Information given:
----------
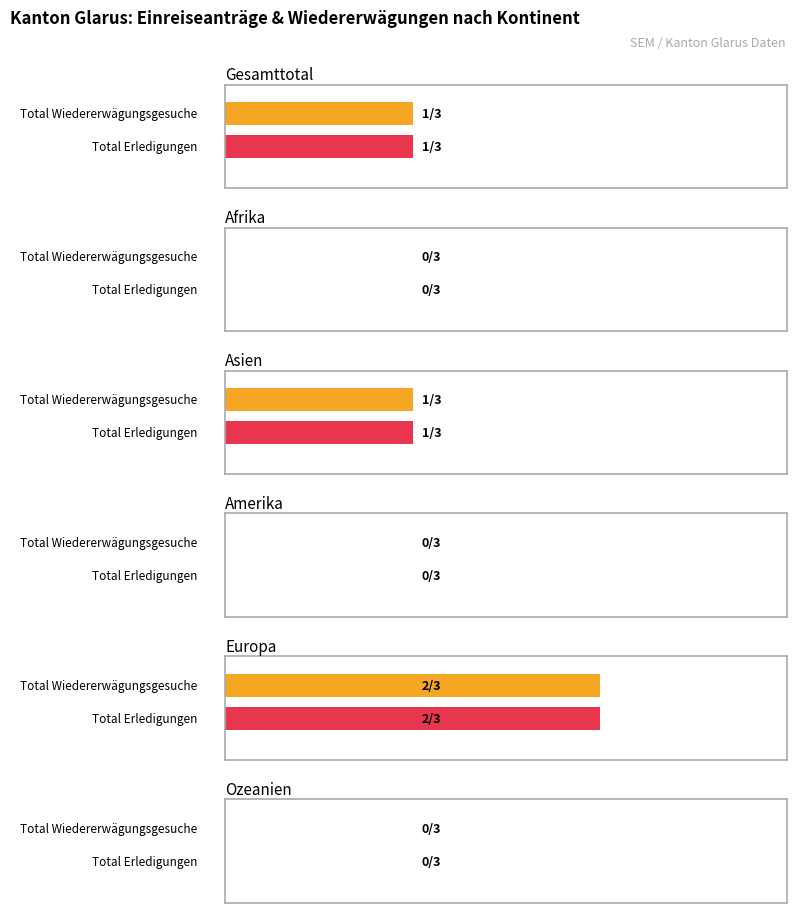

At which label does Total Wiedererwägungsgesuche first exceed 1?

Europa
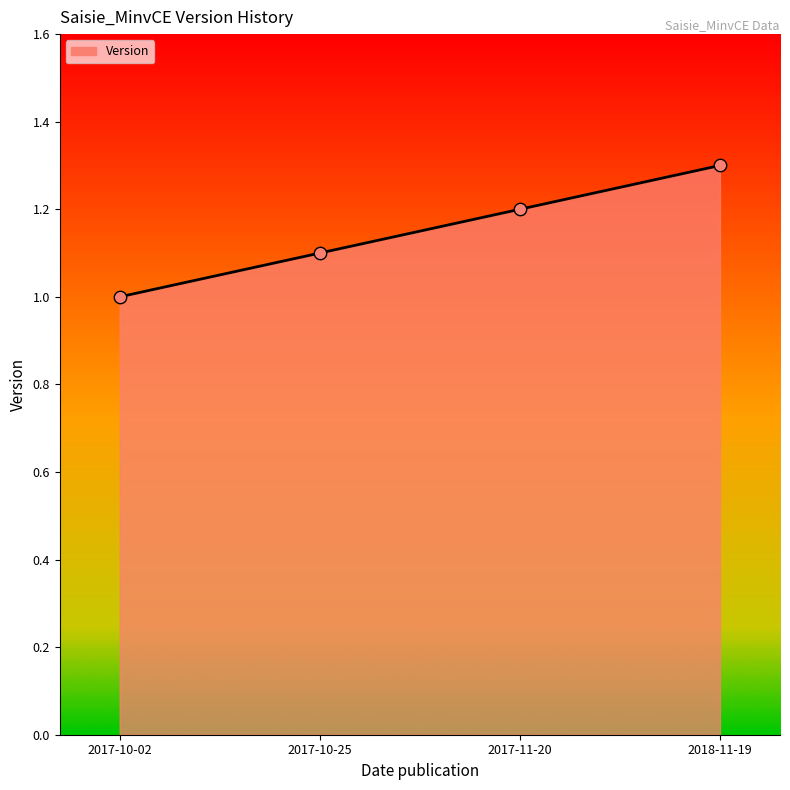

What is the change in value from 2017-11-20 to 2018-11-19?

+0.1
----------
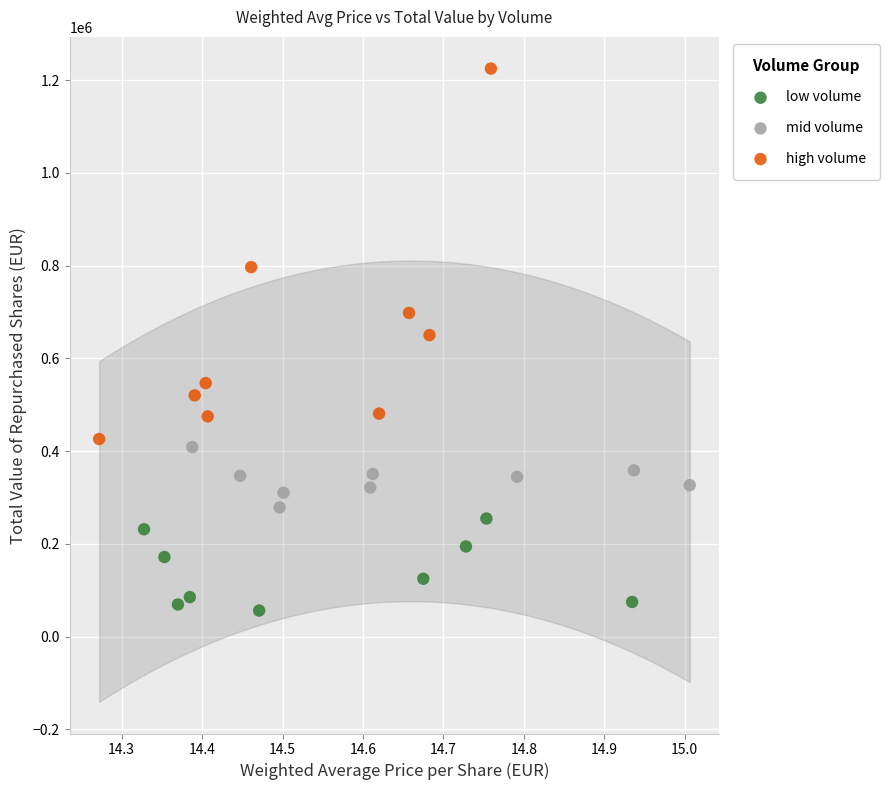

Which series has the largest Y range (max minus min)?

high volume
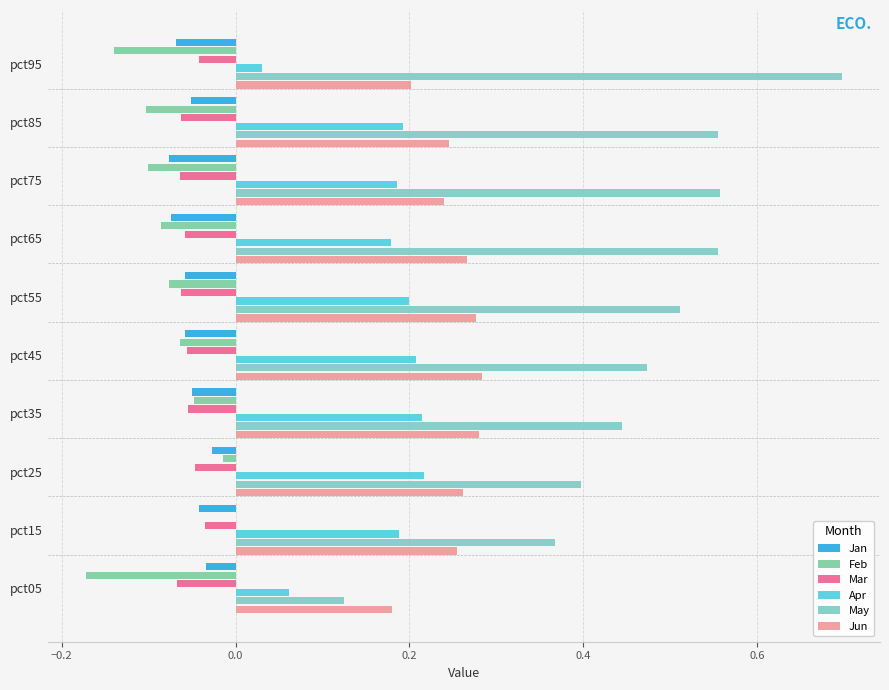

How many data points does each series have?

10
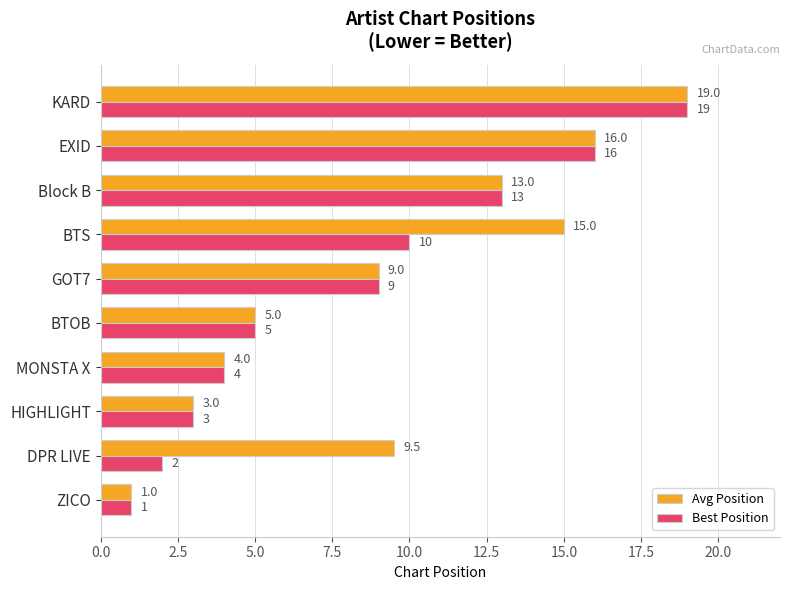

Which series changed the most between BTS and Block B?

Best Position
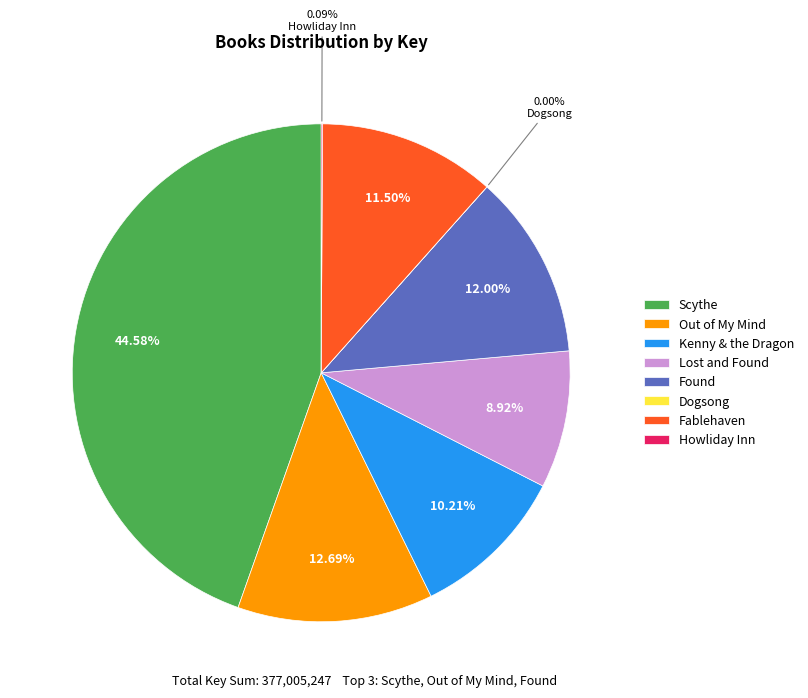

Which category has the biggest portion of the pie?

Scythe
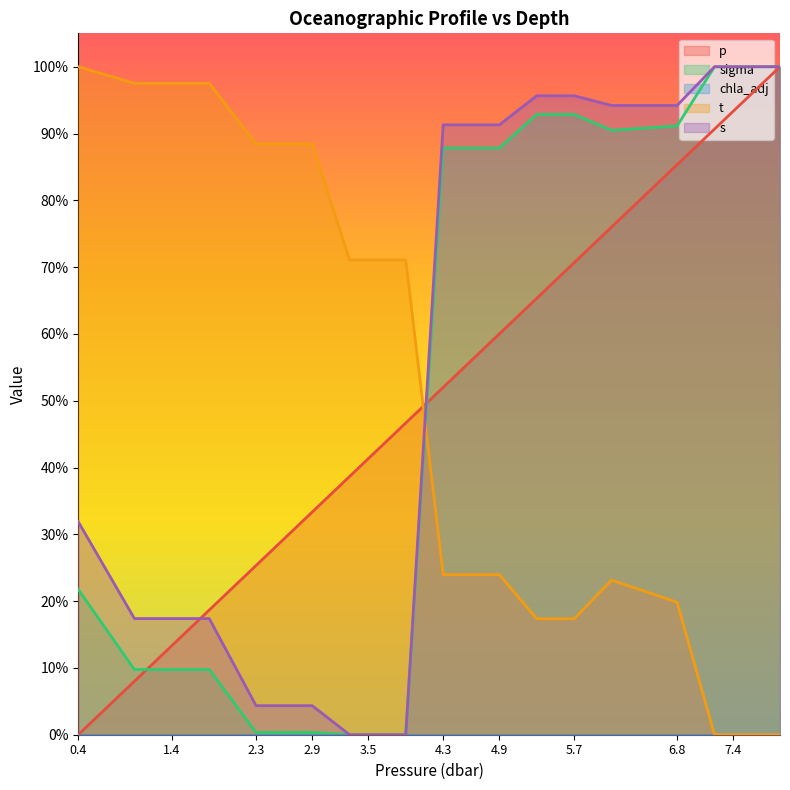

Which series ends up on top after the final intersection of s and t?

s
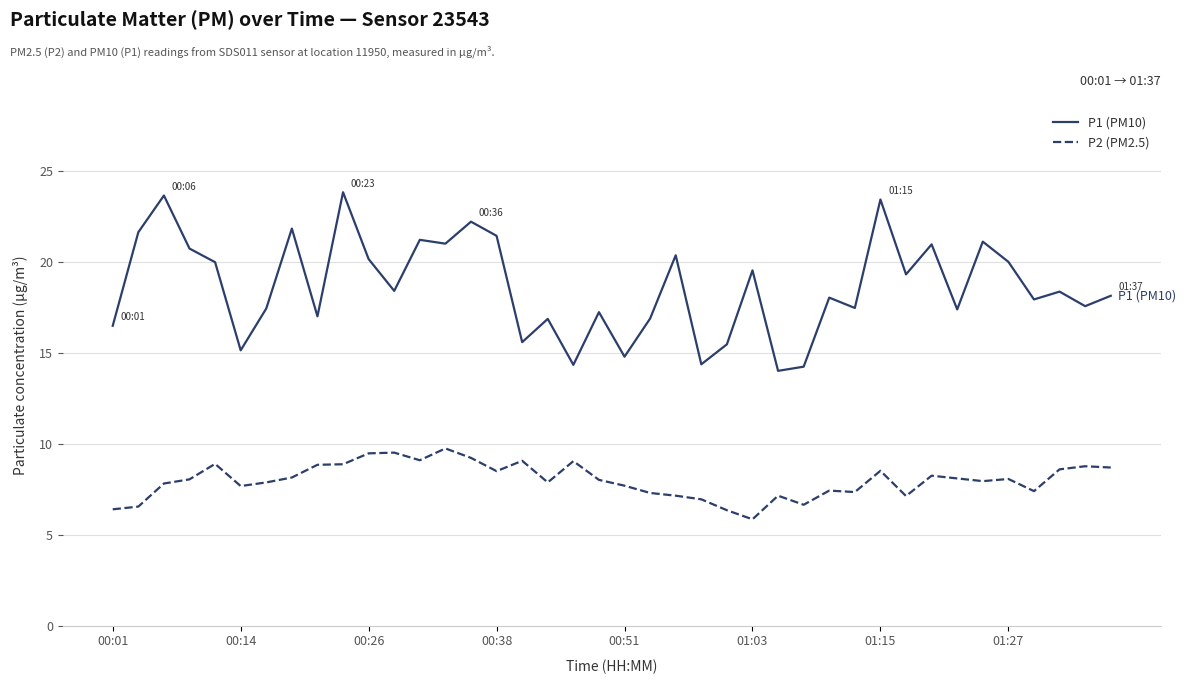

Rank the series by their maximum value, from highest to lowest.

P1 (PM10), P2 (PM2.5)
----------
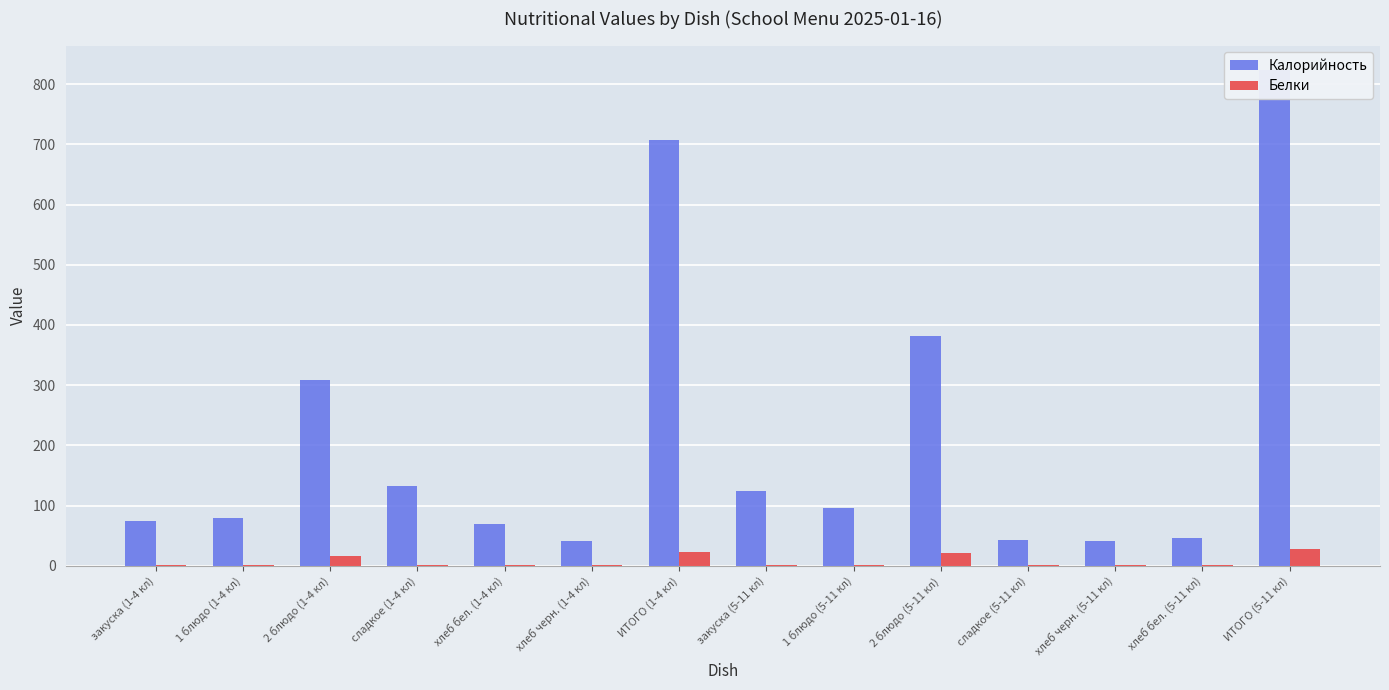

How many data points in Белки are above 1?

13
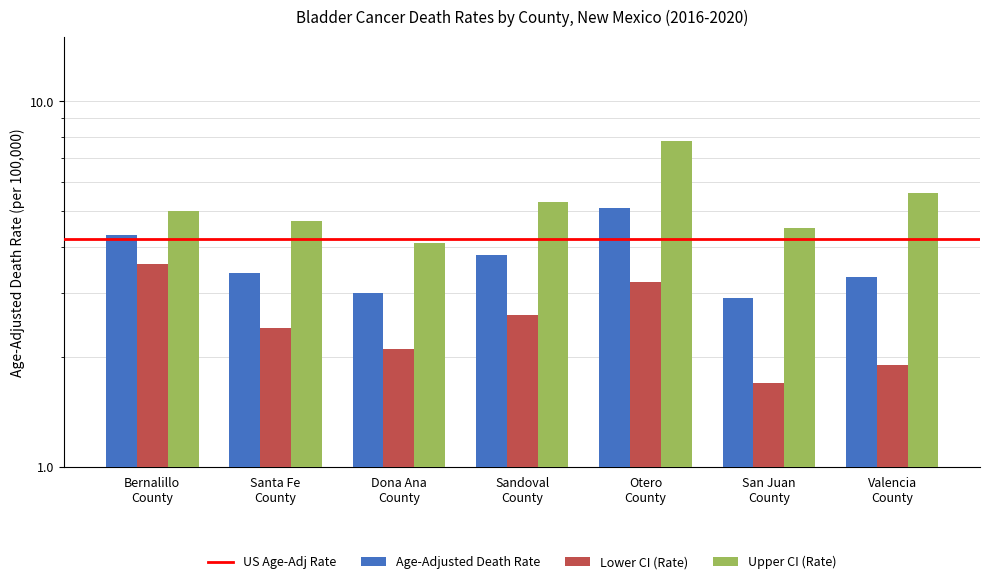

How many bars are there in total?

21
----------
Rewrite the records from the line containing "At which label" through the line containing "What is the" as a JSON list of strings, one string per line, with blank lines and pictures left out.

Written answer:
[
  "At which label does Total Wiedererwägungsgesuche first exceed 1?",
  "Europa",
  "What is the change in value from 2017-11-20 to 2018-11-19?"
]